[[ THE DATA, beginning ]]

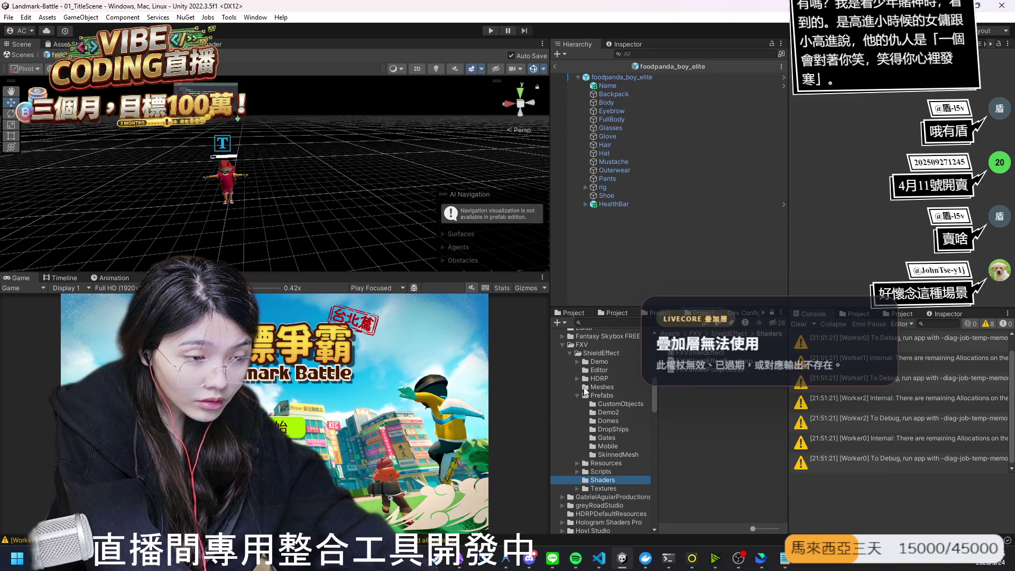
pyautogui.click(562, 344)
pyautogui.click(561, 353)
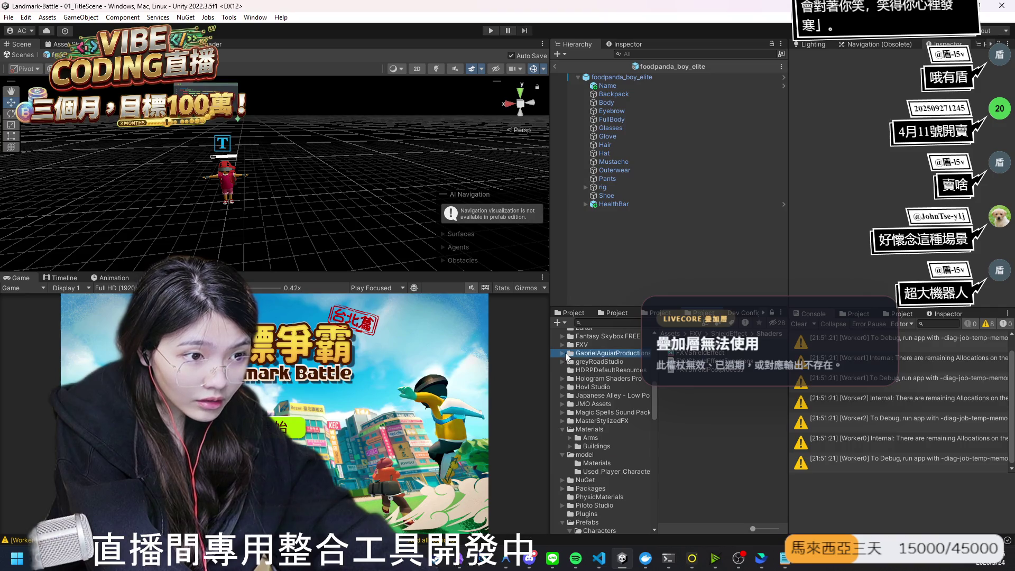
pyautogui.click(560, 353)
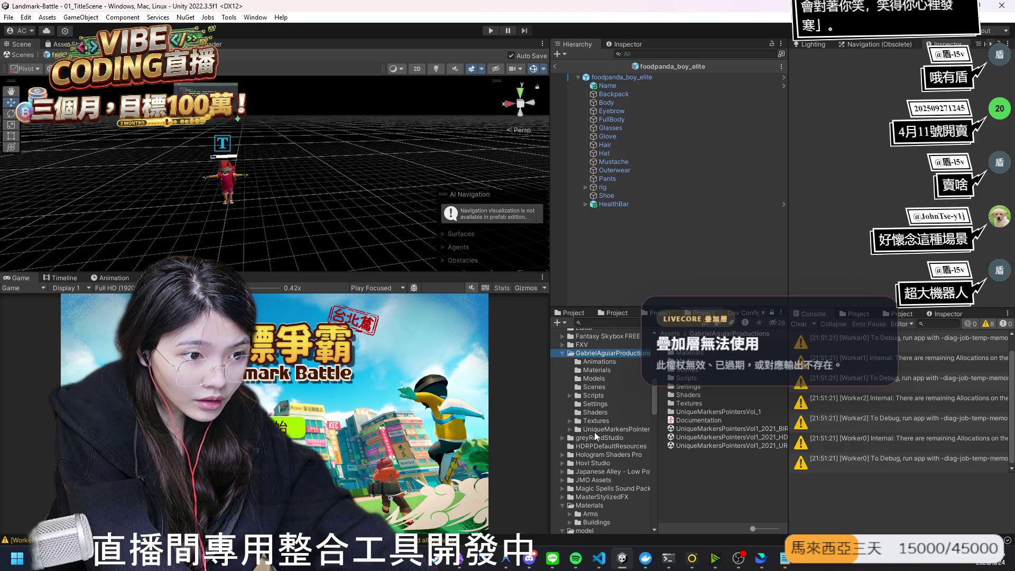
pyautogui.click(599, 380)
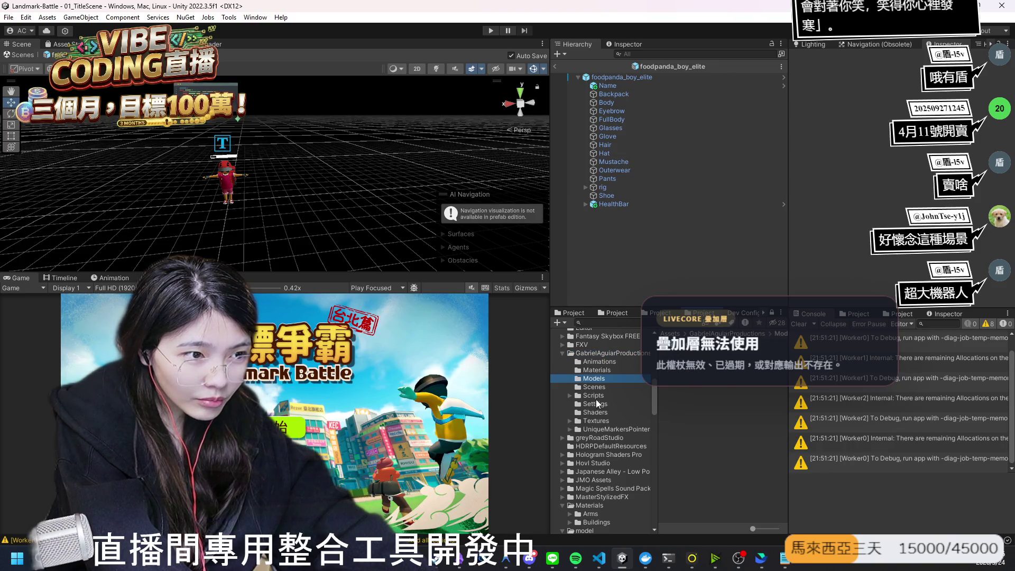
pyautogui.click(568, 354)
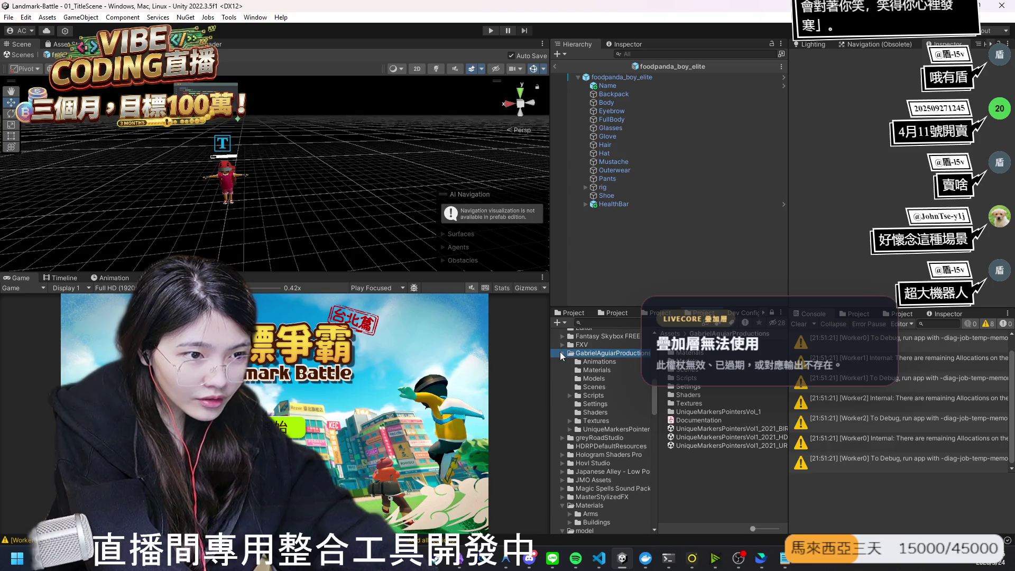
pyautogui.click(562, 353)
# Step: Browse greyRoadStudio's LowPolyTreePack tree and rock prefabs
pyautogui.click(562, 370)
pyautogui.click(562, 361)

[[ THE DATA, end ]]

→ **PROMPT**
What you copy out must be exactly the lines from the line containing "pyautogui.click(562, 370)" through the end of the records.

→ **SOLUTION**
pyautogui.click(562, 370)
pyautogui.click(562, 361)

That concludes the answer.